Al aludir, el año pasado (Proceso 1301), a un triple estreno brechtiano, debí posponer el comentario de Santa Juana de los mataderos, puesta en escena por Luis de Tavira que, en medio de la polémica, canceló sus presentaciones en los festivales Internacional Cervantino y Arte 01.
Una vez puesto a hablar de tan importante trabajo, no puedo omitir un comentario al respecto, pues el lamentable episodio sacó a la luz, una vez más, la falta de coherencia en que se lleva a cabo la creación teatral en nuestro país.
Evidentemente, un proyecto artístico y pedagógico de corte experimental, como el que Tavira desarrolla en el ex-molino de San Cayetano, no puede estar sujeto a rígidas calendarizaciones y depende por completo de la unidad de sus integrantes; pero una producción de la Compañía Nacional de Teatro (no importa cuán grande o corta sea la generosidad de sus recursos), con compromisos institucionales como el FIC, no puede depender de la salud física o mental de ninguno de sus participantes (en la ópera se trabaja con covers), ni siquiera –me atrevo a decirlo– del director.

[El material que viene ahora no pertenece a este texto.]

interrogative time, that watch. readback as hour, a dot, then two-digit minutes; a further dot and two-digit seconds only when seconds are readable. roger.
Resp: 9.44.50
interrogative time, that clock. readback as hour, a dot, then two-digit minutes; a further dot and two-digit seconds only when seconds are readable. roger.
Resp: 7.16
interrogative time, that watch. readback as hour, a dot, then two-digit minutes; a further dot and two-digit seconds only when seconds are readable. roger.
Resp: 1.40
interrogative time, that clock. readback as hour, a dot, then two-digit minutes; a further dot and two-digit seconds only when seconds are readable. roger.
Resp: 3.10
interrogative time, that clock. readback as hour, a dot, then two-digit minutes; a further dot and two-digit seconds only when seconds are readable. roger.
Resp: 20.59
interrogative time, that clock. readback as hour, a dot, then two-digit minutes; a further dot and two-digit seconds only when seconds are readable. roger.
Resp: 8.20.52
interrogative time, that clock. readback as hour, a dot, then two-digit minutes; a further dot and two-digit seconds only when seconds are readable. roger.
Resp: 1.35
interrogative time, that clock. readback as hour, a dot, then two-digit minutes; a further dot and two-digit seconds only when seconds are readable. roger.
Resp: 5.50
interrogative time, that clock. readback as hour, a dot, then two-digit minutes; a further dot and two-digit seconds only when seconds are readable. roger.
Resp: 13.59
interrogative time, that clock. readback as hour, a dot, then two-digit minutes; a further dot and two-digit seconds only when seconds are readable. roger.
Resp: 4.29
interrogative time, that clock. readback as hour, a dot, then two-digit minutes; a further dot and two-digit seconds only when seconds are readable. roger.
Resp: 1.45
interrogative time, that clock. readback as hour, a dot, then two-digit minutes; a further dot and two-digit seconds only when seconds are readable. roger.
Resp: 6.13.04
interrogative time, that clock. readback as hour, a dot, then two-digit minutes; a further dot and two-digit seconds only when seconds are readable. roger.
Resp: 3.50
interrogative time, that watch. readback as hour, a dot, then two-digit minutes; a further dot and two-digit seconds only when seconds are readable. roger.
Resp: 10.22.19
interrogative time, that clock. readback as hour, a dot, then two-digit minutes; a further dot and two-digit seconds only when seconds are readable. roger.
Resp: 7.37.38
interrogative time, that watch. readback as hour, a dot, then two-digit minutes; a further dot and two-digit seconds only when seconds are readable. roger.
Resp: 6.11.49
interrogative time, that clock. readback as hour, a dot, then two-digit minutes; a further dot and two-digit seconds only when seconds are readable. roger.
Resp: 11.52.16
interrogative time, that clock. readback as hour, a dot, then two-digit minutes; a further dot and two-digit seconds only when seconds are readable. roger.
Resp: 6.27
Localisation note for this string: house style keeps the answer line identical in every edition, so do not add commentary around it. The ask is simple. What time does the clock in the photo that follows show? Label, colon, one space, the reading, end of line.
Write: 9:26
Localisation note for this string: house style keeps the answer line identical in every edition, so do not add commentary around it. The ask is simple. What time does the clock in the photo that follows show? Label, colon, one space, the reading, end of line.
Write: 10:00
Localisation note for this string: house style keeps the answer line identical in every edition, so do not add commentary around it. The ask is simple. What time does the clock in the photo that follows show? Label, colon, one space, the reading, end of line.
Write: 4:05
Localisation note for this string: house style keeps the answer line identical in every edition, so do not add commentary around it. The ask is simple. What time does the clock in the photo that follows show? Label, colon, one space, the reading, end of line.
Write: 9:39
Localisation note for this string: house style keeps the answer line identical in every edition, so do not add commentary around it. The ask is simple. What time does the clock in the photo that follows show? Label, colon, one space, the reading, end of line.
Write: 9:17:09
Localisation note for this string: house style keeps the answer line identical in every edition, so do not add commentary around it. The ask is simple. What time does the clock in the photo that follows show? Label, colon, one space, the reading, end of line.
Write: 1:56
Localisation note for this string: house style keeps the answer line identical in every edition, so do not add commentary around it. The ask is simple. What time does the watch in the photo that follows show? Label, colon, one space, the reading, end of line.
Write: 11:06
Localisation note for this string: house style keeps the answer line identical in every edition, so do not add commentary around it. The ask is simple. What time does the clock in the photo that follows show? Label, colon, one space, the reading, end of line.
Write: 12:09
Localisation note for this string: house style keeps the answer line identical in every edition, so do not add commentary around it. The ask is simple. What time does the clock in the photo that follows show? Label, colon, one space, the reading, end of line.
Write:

Y ya que Santa Juana de los mataderos abre un ciclo propuesto por la Coordinación Nacional de Teatro del INBA, respecto a las relaciones entre el teatro y la sociedad, no está de más recordar la forma en que las condiciones de producción determinan la estética y la relación directa que se establece entre las prácticas específicas y la ética del oficio.
Una dificultad más para quien escribe la verdad
Lo que ciertamente no puede cuestionarse es el tino de la CNT para comenzar este ciclo justamente con Bertolt Brecht y, como lo señala Fernando de Ita en el Cuaderno del espectador dedicado a este montaje, la “pavorosa vigencia de la obra”.
En los tiempos de unilateralidad y ausencia de alternativas del “nuevo orden mundial”, la disección emprendida por Brecht –bajo su habitual disfraz alegórico– del sistema capitalista y sus interrelaciones con las estructuras religiosas, adquiere carácter de urgencia.
Pero, sobre todo, y a diferencia de la realidad europea donde el discurso brechtiano carece ya de sentido, en nuestras latitudes, el primer mandamiento de su teatro se hace indispensable: llamar a las cosas por su nombre, hacer uso de la verdad como algo práctico, concreto e irrefutable.